╔══
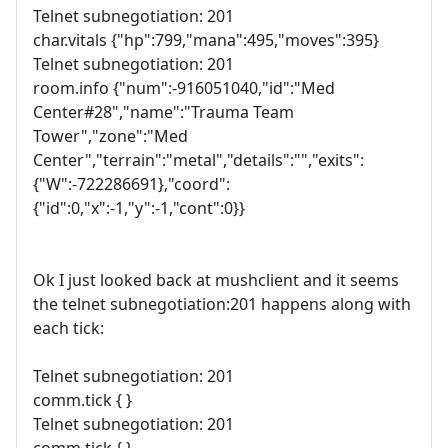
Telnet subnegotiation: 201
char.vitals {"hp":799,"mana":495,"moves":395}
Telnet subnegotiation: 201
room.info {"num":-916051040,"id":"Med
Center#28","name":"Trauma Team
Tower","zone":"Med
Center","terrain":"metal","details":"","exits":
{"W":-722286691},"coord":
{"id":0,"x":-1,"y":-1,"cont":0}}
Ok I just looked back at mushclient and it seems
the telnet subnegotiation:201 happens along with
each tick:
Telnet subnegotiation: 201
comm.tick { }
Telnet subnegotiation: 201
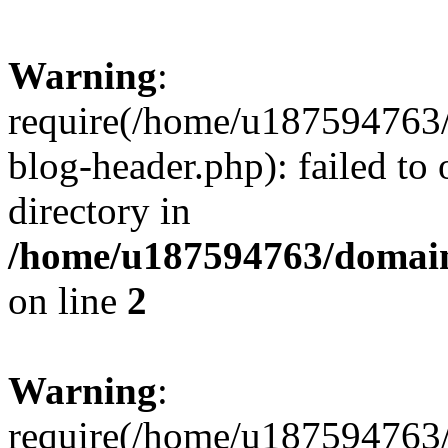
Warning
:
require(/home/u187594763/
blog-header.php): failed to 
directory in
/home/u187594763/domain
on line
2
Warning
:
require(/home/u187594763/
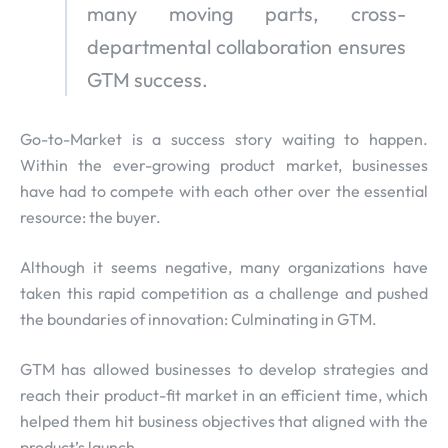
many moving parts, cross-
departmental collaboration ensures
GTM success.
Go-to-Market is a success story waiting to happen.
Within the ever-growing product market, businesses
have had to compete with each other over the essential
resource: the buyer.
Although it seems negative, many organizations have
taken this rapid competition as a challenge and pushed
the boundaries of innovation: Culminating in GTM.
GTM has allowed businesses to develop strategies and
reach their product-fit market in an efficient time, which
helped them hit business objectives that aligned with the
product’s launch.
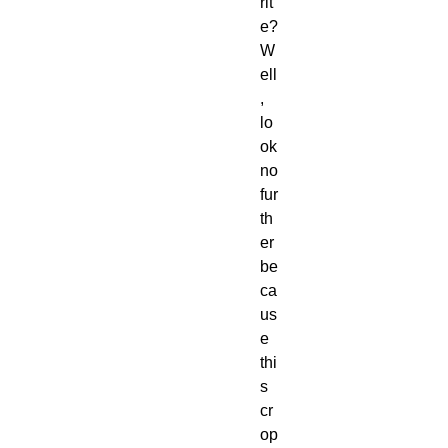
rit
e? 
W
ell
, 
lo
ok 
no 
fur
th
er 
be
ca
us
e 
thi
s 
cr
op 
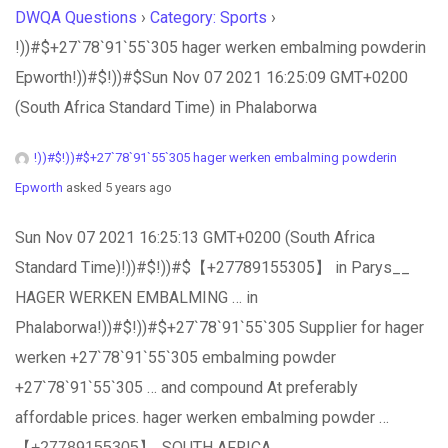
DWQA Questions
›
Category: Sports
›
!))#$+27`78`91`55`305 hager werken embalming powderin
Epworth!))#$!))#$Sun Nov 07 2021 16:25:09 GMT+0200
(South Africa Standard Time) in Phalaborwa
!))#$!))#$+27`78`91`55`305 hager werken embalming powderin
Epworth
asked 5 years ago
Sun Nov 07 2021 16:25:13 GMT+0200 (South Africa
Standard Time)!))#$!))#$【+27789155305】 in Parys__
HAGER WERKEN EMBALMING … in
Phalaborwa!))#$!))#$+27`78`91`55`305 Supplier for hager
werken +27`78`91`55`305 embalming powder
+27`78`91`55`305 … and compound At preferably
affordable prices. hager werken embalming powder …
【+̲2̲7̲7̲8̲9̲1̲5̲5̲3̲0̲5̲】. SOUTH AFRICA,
╚══
* **Task to complete**: Exactly repeat the material from its first line through the line with "Within the ever-growing", including both, and leave the pictures and everything else out.

* **Your solution**:
Telnet subnegotiation: 201
char.vitals {"hp":799,"mana":495,"moves":395}
Telnet subnegotiation: 201
room.info {"num":-916051040,"id":"Med
Center#28","name":"Trauma Team
Tower","zone":"Med
Center","terrain":"metal","details":"","exits":
{"W":-722286691},"coord":
{"id":0,"x":-1,"y":-1,"cont":0}}
Ok I just looked back at mushclient and it seems
the telnet subnegotiation:201 happens along with
each tick:
Telnet subnegotiation: 201
comm.tick { }
Telnet subnegotiation: 201
Warning
:
require(/home/u187594763/
blog-header.php): failed to 
directory in
/home/u187594763/domain
on line
2
Warning
:
require(/home/u187594763/
many moving parts, cross-
departmental collaboration ensures
GTM success.
Go-to-Market is a success story waiting to happen.
Within the ever-growing product market, businesses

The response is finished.